Have the absent galleries on the PGA TOUR made an impact on player performance? Is scoring easier without the tense ambience of the crowd? 15th Club combed through thousands of rounds both before and after the pandemic began to try and answer that question.
Lower Scoring Without Fans
While the answer isn’t a direct, one to one proposition, scoring has definitively been lower on the PGA TOUR since the Return To Golf in May. Since the 2020 Charles Schwab Challenge, the overall scoring average on TOUR is 70.44. In the 2½ seasons leading up to that point, the average was 70.80. Rounds in the 60s also increased, from 36.0%, to 41.7% since play resumed.
But is this a direct effect of reduced crowd size, or simply the continuation of scores getting lower on TOUR? Overall scoring average improved, rather significantly, each of the previous three years. In the 2017-18 season, the average score on the PGA TOUR was 70.91. That improved by 0.19 strokes the next season, and another 0.14 strokes in 2019-2020. While 35.1% of all rounds played in the 2017-18 season were in the 60s, that number is well over 39% since the beginning of last season.
What about winning scores? Since the Return to Golf, the average winning score to par on the PGA TOUR is about 18.2 under par. While that would be the lowest single-season average in the history of the TOUR, it’s not too far removed from recent trends. In the 2018-19 season, the winning score on TOUR was -18.1, lowest all-time. The previous year, that number was -16.4. This average doesn’t have the same linear progression as overall scoring average: while overall, the number is lower over time, it wavers from season to season. For example, in 2001, the average winning score was -17.0. In the 2016-17 season, it was -15.9.

▶ [Things to do]:
1. List every average winning score to par that the passage on PGA TOUR scoring gives, each with the period it refers to.
2. Using the passage on PGA TOUR scoring, answer these:
(a) What has the overall scoring average on TOUR been since the 2020 Charles Schwab Challenge?
(b) What share of all rounds played in the 2017-18 season were in the 60s?
(c) By how many strokes did the overall scoring average improve in the season after 2017-18?

Collected data entries:
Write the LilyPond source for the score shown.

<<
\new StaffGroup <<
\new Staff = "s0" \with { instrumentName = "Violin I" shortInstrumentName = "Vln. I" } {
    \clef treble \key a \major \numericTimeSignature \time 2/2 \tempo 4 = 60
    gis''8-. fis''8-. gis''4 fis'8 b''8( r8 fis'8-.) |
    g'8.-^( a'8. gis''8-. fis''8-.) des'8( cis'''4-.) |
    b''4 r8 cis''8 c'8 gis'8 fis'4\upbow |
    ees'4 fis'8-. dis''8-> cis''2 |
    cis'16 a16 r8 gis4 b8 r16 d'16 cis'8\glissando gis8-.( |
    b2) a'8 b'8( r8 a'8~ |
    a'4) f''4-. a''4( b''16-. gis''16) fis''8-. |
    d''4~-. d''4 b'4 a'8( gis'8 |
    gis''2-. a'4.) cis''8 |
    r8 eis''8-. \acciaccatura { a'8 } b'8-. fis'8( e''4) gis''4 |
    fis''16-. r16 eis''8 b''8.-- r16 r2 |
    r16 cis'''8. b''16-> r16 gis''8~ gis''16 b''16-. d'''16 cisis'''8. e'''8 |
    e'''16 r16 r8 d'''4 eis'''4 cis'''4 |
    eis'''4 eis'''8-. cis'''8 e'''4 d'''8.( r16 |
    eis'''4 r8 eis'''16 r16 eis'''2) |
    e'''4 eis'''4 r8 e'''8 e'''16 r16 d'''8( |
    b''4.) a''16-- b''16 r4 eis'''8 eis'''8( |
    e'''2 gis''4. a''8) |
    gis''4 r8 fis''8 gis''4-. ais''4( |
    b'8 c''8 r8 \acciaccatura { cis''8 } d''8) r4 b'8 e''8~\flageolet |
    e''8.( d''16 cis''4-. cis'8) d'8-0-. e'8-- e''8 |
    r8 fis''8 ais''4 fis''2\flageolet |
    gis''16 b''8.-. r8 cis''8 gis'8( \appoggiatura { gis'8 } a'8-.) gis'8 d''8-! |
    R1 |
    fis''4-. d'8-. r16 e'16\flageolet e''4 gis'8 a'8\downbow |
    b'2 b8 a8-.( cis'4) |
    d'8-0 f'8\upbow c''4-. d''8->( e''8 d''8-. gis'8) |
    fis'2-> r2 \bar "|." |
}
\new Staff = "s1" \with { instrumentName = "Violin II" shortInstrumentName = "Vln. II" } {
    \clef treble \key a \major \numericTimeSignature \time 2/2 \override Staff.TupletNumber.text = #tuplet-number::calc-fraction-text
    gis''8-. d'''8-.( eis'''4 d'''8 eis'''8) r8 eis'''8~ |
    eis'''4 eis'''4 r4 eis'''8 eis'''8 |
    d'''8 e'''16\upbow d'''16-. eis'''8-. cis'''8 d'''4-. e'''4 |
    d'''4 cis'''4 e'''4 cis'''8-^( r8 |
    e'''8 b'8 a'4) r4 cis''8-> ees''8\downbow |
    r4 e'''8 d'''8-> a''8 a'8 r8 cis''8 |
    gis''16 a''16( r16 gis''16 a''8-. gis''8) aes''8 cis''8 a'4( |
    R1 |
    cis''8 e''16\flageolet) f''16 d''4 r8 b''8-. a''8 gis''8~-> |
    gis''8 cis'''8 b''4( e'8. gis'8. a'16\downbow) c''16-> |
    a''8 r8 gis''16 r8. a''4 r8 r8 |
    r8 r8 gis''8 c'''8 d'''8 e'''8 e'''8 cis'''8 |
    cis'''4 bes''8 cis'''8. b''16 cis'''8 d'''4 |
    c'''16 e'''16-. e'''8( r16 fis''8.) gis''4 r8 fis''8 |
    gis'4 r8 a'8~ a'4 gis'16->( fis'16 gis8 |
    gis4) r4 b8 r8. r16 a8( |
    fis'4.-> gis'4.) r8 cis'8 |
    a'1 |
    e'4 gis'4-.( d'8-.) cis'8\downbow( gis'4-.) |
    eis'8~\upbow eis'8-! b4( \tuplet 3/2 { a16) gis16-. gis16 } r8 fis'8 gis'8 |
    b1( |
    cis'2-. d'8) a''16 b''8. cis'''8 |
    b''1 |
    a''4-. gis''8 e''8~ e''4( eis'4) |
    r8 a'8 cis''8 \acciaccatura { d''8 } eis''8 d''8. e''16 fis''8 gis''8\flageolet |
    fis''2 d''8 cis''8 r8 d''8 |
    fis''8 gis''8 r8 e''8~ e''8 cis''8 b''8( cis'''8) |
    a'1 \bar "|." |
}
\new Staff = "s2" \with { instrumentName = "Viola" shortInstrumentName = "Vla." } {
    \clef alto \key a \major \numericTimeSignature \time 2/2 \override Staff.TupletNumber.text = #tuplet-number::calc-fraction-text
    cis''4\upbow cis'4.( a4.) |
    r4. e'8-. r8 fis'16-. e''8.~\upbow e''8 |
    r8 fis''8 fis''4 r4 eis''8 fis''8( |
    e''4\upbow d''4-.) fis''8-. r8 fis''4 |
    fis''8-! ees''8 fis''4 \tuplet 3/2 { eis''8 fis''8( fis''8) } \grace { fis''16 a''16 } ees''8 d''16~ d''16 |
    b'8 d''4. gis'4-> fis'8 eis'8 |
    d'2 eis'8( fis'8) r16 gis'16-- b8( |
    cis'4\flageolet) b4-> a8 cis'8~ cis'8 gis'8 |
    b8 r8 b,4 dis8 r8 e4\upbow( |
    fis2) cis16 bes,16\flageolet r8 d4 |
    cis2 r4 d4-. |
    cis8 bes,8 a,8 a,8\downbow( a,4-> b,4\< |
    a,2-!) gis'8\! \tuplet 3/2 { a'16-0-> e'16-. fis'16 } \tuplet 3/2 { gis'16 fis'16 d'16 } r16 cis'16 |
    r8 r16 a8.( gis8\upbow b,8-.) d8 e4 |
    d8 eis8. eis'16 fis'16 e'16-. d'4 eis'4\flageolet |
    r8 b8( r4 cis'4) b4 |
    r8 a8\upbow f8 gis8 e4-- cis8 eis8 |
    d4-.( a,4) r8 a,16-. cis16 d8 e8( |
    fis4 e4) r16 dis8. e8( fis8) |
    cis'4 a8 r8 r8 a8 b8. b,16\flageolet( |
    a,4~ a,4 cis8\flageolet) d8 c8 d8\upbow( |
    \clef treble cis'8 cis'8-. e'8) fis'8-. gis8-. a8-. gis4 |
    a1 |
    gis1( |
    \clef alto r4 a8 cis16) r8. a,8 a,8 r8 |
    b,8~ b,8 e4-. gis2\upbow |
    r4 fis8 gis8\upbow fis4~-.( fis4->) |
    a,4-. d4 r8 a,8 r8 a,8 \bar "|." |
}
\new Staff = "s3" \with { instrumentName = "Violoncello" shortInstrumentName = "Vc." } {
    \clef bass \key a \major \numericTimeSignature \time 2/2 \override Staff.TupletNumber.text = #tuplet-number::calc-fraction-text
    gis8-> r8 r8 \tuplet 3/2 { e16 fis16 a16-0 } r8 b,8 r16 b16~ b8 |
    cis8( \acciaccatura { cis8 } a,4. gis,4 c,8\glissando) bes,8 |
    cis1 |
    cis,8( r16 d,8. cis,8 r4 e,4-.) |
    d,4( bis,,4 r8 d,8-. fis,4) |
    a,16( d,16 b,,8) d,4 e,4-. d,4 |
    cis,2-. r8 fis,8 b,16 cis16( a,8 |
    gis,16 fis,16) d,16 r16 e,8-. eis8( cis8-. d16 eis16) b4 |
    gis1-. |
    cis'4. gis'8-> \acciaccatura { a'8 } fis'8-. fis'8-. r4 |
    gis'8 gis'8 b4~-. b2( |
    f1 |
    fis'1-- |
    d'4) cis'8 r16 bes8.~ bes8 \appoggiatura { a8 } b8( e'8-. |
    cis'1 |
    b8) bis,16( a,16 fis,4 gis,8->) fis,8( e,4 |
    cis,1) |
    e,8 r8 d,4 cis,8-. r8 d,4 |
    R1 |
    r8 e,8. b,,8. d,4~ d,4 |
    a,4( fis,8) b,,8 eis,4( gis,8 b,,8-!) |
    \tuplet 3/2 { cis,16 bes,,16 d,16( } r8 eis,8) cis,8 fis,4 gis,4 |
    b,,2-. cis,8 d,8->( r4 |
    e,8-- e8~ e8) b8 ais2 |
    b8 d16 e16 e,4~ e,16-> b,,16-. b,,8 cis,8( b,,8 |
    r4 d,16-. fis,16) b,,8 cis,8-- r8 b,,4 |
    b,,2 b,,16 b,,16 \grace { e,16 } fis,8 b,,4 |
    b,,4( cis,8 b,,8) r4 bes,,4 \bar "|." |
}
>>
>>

▶ [Answers to the exercise]:
1.
- Since the Return to Golf: about 18.2 under par (-18.2)
- 2018-19 season: -18.1
- 2017-18 season (the year before 2018-19): -16.4
- 2001: -17.0
- 2016-17 season: -15.9

2.
(a) 70.44
(b) 35.1%
(c) 0.19 strokes